*RECORD EXCERPTS*:
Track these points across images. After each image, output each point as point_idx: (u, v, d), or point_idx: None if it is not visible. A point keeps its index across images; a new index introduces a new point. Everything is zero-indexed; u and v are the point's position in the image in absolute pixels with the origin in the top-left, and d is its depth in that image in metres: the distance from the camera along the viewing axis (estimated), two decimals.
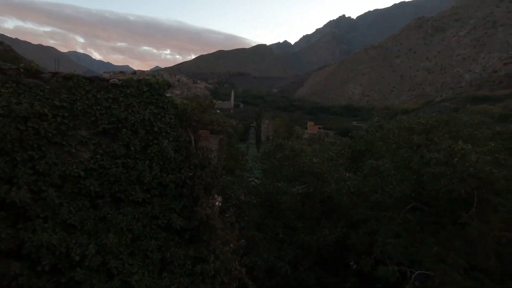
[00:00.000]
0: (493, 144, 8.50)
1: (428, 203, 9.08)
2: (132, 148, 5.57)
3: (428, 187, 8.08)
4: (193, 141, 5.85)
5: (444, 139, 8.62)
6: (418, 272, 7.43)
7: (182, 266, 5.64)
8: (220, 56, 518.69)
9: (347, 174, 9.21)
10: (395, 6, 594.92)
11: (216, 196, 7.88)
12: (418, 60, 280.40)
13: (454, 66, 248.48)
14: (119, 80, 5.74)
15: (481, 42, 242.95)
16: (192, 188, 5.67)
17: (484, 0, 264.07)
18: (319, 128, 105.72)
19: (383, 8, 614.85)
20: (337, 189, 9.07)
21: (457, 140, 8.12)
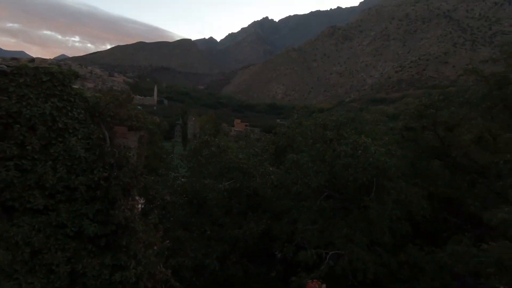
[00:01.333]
0: (387, 138, 10.10)
1: (339, 191, 10.28)
2: (28, 147, 4.74)
3: (339, 176, 9.14)
4: (107, 138, 5.32)
5: (351, 134, 9.86)
6: (331, 252, 8.35)
7: (98, 277, 5.10)
8: (141, 48, 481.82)
9: (271, 169, 9.73)
10: (312, 13, 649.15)
11: (137, 197, 7.36)
12: (331, 64, 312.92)
13: (359, 71, 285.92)
14: (8, 66, 4.81)
15: (379, 52, 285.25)
16: (108, 189, 5.16)
17: (380, 16, 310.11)
18: (246, 125, 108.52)
19: (302, 14, 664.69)
20: (262, 183, 9.51)
21: (361, 135, 9.39)
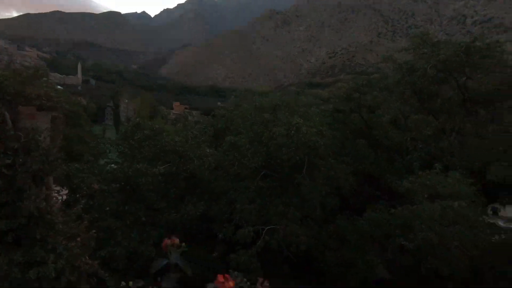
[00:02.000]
0: (318, 120, 10.77)
1: (275, 171, 10.73)
2: None
3: (275, 156, 9.50)
4: (8, 120, 4.54)
5: (285, 116, 10.25)
6: (267, 228, 8.77)
7: (6, 277, 4.47)
8: (59, 19, 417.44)
9: (208, 151, 9.61)
10: None
11: (59, 187, 6.57)
12: (271, 48, 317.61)
13: (297, 56, 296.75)
14: None
15: (315, 38, 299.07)
16: (13, 179, 4.46)
17: (316, 3, 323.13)
18: (186, 108, 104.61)
19: None
20: (199, 165, 9.36)
21: (294, 117, 9.83)
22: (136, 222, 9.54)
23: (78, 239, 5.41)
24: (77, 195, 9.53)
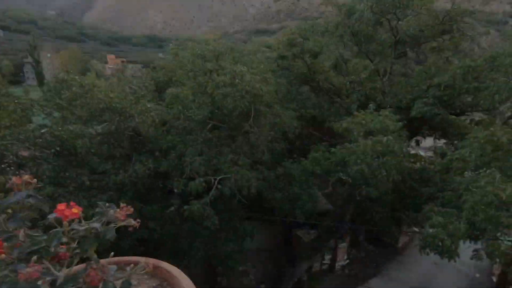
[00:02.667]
0: (262, 67, 10.69)
1: (223, 121, 10.73)
2: None
3: (221, 107, 9.41)
4: None
5: (229, 64, 9.95)
6: (219, 177, 9.06)
7: None
8: None
9: (149, 105, 9.11)
10: None
11: None
12: None
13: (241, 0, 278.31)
14: None
15: None
16: None
17: None
18: (122, 61, 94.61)
19: None
20: (142, 122, 8.91)
21: (238, 65, 9.60)
22: (80, 188, 9.09)
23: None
24: (2, 165, 8.60)
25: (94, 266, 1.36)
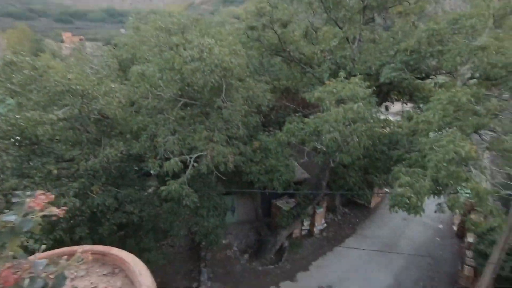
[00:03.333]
0: (231, 38, 10.28)
1: (194, 98, 10.41)
2: None
3: (191, 83, 9.07)
4: None
5: (196, 37, 9.47)
6: (195, 155, 8.94)
7: None
8: None
9: (113, 86, 8.56)
10: None
11: None
12: None
13: None
14: None
15: None
16: None
17: None
18: (80, 39, 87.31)
19: None
20: (108, 104, 8.41)
21: (205, 37, 9.16)
22: (47, 178, 8.64)
23: None
24: None
25: (8, 264, 1.23)
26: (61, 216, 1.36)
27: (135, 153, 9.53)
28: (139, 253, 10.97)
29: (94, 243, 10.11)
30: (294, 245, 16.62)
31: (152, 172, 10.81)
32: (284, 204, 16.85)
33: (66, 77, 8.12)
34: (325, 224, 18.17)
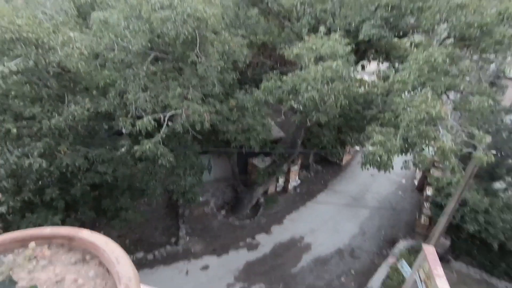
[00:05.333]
0: None
1: (166, 51, 9.67)
2: None
3: (161, 34, 8.31)
4: None
5: None
6: (169, 114, 8.56)
7: None
8: None
9: (72, 34, 7.63)
10: None
11: None
12: None
13: None
14: None
15: None
16: None
17: None
18: None
19: None
20: (67, 55, 7.55)
21: None
22: (7, 137, 7.96)
23: None
24: None
25: None
26: None
27: (104, 111, 8.94)
28: (116, 212, 10.95)
29: (67, 204, 9.88)
30: (269, 201, 17.36)
31: (123, 131, 10.34)
32: (260, 162, 17.18)
33: (14, 22, 7.08)
34: (299, 181, 18.97)
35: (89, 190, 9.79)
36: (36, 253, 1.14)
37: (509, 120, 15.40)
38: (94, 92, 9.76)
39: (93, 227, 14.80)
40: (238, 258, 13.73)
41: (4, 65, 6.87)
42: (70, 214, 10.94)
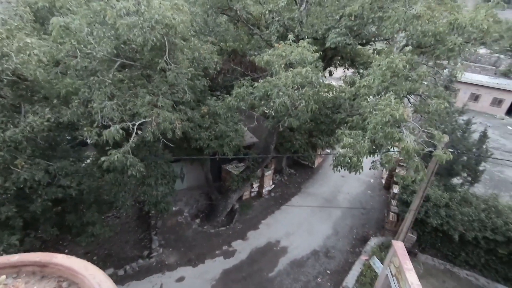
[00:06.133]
0: None
1: (133, 58, 9.37)
2: None
3: (128, 41, 8.05)
4: None
5: None
6: (138, 122, 8.26)
7: None
8: None
9: (29, 41, 7.14)
10: None
11: None
12: None
13: None
14: None
15: None
16: None
17: None
18: None
19: None
20: (24, 63, 7.05)
21: None
22: None
23: None
24: None
25: None
26: None
27: (66, 121, 8.42)
28: (81, 228, 10.29)
29: (26, 222, 9.11)
30: (244, 206, 17.30)
31: (88, 141, 9.80)
32: (234, 168, 17.11)
33: None
34: (273, 185, 19.14)
35: (50, 206, 9.13)
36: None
37: (461, 121, 16.76)
38: (55, 101, 9.19)
39: (56, 245, 13.78)
40: (215, 267, 13.48)
41: None
42: (29, 233, 10.12)
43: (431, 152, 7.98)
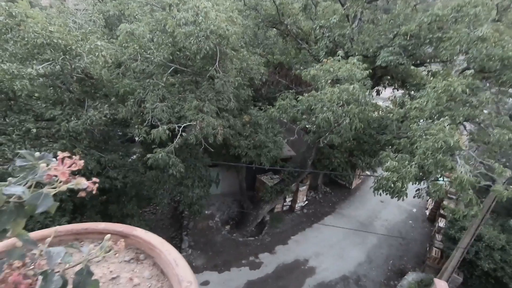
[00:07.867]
0: (228, 4, 9.68)
1: (186, 65, 9.94)
2: None
3: (183, 48, 8.58)
4: None
5: None
6: (184, 125, 8.68)
7: None
8: None
9: (99, 43, 7.96)
10: None
11: None
12: None
13: None
14: None
15: None
16: None
17: None
18: None
19: None
20: (92, 62, 7.86)
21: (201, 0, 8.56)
22: (26, 136, 8.19)
23: None
24: None
25: (17, 263, 0.82)
26: (94, 191, 0.95)
27: (120, 118, 9.14)
28: (121, 219, 10.93)
29: (75, 206, 9.94)
30: (275, 219, 17.07)
31: (136, 138, 10.49)
32: (269, 179, 17.05)
33: (47, 29, 7.44)
34: (306, 201, 18.67)
35: (97, 195, 9.86)
36: (113, 246, 1.06)
37: None
38: (113, 99, 10.04)
39: None
40: (240, 276, 13.38)
41: (32, 68, 7.17)
42: (76, 217, 10.99)
43: (488, 186, 7.21)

*WHAT THE EXERCISE ASKS*:
Print the data above verbatim from the first line through the line holding "4: (193, 141, 5.85)", leaving every picture out.

*EXERCISE RESULT*:
Track these points across images. After each image, output each point as point_idx: (u, v, d), or point_idx: None if it is not visible. A point keeps its index across images; a new index introduces a new point. Everything is zero-indexed; u and v are the point's position in the image in absolute pixels with the origin in the top-left, and d is its depth in that image in metres: the distance from the camera along the viewing axis (estimated), two decimals.
[00:00.000]
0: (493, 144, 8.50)
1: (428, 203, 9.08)
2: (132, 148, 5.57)
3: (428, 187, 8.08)
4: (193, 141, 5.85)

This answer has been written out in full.